The article deals with the Jewish women’s struggle to volunteer for the British army at the end of World War I in 1918. The leader of the women volunteers’ attempt was Rachel Yanait, ‘Ha-Shomer’ committee member and central political activist in the ‘Poalei Zion’ party. Two main political figures within the Zionist
arena, Chaim Weizmann and Zeev Jabotinsky, tried in different ways to assist the fulfillment of the women’s goal to join Jewish men volunteers who were allowed to actively contribute to conquering the Ottoman Empire and liberating Palestine.
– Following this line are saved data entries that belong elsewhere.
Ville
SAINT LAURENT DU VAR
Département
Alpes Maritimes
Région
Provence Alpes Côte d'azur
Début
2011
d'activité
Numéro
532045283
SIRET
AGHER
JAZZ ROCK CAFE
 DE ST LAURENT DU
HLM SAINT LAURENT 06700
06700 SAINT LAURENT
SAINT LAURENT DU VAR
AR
Beyond the gender aspects of the women’s struggle at the time, the women’s wish to actively join the British army was mixed with several other topics within the Zionist agenda in 1918: the necessity of using power in achieving the Zionist targets and using the period of regime change in order to elaborate the Jewish control over lands throughout the country. The British did not permit the women to fulfill their wish, and enabled only a few of them to participate in medical tasks within their armed forces. Even though the women failed in their struggle, it was a milestone in women’s attempts from the ‘Ha-Shomer’ days through the Mandatory period to join defense activities and assist the Zionist efforts to gain sovereignty over Palestine.